For families or those who use the internet extensively (online games, online meetings, high-quality video streaming, etc.), fiber-optic internet is probably worth the price.

However, if you will be living alone and are a very light internet user (i.e. web browsing, messaging, Google Maps, YouTube clips), a Pocket Wi-Fi could work just fine and save you some money too.

Verdict: For most people, fiber-optic internet is worth the slight difference in price.

Portable (Pocket) Wi-Fi or Fiber-Optic Internet? - Cancellation

A final consideration is how long you plan to stay at your new residence in Japan (and how long you plan to live in the country). Many fiber-optic internet companies require a contract of at least one year, with cancellation fees if you break contract (though these penalty fees have gone down somewhat recently). Sakura does offer fiber-optic internet contracts, however, that can be cancelled at any time without any extra cancellation fees. For GTN Mobile, you should ask about their minimum period of use and associated cancellation fees (if you cancel prior to the end of this period) before signing your contract.

Even without cancellation fees, you should factor in the installation and admin fees that you will have to pay again if you move to a new house or apartment in Japan (as well as enduring the hassle of setup and installation all over again).

As for Pocket Wi-Fi, the length of time that you plan to live in a given location in Japan is not really relevant (as the main point of Pocket Wi-Fi is that it is portable!). Most Pocket Wi-Fi plans allow cancellation at any time, though you will likely have to pay until the end of the month in which you cancel. Both Sakura and GTN Mobile allow cancellation at any time with no additional fees. Mobal charges a cancellation fee if you cancel before the first three months have passed. After that, there are no cancellation fees to worry about.

If you do move house (within Japan), you can simply bring your Pocket Wi-Fi along with you!

Verdict: Pocket Wi-Fi might be your best choice if you will be moving house within Japan before long (or frequently) to avoid installation and/or cancellation fees. If you will be staying put for a while, the greater functionality of fiber-optic internet probably outweighs its associated extra costs.

Conclusion - Portable (Pocket) Wi-Fi or Fiber-Optic Internet?

Whether you choose portable Pocket Wi-Fi or fiber-optic internet to provide you with internet service at home, your choice basically boils down to how much money you are willing to spend and how much you will use the internet at your house or apartment.

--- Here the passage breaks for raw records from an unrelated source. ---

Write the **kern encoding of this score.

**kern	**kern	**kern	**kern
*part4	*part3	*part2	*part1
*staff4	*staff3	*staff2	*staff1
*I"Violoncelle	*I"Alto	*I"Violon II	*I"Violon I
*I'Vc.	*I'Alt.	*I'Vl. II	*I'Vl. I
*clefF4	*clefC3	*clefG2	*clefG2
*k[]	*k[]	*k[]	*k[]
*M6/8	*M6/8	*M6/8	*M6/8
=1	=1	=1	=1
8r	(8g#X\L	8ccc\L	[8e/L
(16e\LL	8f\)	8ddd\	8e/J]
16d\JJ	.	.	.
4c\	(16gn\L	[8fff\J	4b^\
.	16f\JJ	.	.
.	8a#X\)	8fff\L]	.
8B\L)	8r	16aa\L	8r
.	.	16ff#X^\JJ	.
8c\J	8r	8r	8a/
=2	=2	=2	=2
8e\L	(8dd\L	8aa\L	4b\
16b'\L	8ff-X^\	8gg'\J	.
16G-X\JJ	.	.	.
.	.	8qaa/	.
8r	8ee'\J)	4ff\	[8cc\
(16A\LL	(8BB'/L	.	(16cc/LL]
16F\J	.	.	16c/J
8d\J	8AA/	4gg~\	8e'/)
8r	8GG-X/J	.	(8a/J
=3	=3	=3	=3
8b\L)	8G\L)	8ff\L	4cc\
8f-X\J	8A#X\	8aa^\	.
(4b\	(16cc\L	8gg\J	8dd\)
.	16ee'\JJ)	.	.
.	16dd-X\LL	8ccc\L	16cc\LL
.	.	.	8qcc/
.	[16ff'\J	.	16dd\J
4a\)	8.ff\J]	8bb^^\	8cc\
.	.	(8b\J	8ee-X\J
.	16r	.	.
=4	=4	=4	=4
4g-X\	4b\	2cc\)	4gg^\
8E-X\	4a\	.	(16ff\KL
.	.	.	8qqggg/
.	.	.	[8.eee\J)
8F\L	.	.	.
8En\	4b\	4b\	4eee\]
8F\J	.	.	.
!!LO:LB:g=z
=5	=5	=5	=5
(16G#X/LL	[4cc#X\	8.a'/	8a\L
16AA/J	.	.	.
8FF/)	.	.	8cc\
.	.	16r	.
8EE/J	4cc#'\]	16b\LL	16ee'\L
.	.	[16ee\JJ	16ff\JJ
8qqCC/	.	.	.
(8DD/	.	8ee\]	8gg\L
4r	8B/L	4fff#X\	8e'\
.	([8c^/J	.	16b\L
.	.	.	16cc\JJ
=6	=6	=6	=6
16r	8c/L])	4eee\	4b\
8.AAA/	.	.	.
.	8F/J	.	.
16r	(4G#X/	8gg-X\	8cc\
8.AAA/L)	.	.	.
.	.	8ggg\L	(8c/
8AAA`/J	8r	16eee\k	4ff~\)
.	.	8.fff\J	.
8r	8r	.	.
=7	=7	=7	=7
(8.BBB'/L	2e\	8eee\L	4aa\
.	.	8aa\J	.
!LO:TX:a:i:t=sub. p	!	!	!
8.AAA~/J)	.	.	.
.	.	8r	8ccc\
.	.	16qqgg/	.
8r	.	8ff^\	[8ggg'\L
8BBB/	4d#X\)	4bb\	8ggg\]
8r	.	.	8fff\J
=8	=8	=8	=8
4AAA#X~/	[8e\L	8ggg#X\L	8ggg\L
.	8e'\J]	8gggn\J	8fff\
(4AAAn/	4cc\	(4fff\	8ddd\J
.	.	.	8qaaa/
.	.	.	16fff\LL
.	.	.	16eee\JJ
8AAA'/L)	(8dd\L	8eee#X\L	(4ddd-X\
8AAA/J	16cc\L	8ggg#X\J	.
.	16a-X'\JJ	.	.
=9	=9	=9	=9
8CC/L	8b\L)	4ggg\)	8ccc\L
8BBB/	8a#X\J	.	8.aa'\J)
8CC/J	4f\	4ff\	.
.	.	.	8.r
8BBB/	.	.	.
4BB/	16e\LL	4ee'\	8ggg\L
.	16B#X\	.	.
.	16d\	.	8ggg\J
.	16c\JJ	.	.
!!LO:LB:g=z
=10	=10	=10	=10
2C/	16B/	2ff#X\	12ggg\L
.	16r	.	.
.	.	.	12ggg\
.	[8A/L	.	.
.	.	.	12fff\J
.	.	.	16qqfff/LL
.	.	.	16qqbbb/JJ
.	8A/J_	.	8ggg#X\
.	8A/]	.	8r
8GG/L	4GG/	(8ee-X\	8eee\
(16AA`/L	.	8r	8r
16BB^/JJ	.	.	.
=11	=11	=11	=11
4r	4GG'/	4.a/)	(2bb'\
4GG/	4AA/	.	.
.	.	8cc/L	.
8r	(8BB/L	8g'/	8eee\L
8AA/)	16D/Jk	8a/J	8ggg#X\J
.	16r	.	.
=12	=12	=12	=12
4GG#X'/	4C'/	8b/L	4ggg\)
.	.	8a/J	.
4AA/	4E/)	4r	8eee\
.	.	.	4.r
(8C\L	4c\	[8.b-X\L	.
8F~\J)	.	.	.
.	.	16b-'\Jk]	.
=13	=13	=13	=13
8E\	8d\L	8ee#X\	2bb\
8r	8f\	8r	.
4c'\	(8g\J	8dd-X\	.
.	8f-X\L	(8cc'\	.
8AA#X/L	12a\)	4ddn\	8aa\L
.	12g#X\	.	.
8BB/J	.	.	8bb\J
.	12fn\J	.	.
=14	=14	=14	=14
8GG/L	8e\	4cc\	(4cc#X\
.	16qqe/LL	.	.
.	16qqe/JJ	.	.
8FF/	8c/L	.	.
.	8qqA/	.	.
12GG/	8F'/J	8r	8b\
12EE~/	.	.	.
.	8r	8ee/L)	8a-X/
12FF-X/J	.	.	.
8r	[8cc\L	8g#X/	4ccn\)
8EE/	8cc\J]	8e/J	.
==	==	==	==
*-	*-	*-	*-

For those needing to save money or those who move around a lot, Pocket-Wi-Fi could be a perfectly reasonable option for home internet with its quick and easy setup and its cheaper monthly rates.

For most people, however, dealing with the initial costs and hassles of setting up fiber-optic internet will ultimately be worth it, given the superior speed, stability, and data amounts that a fiber-optic connection can provide.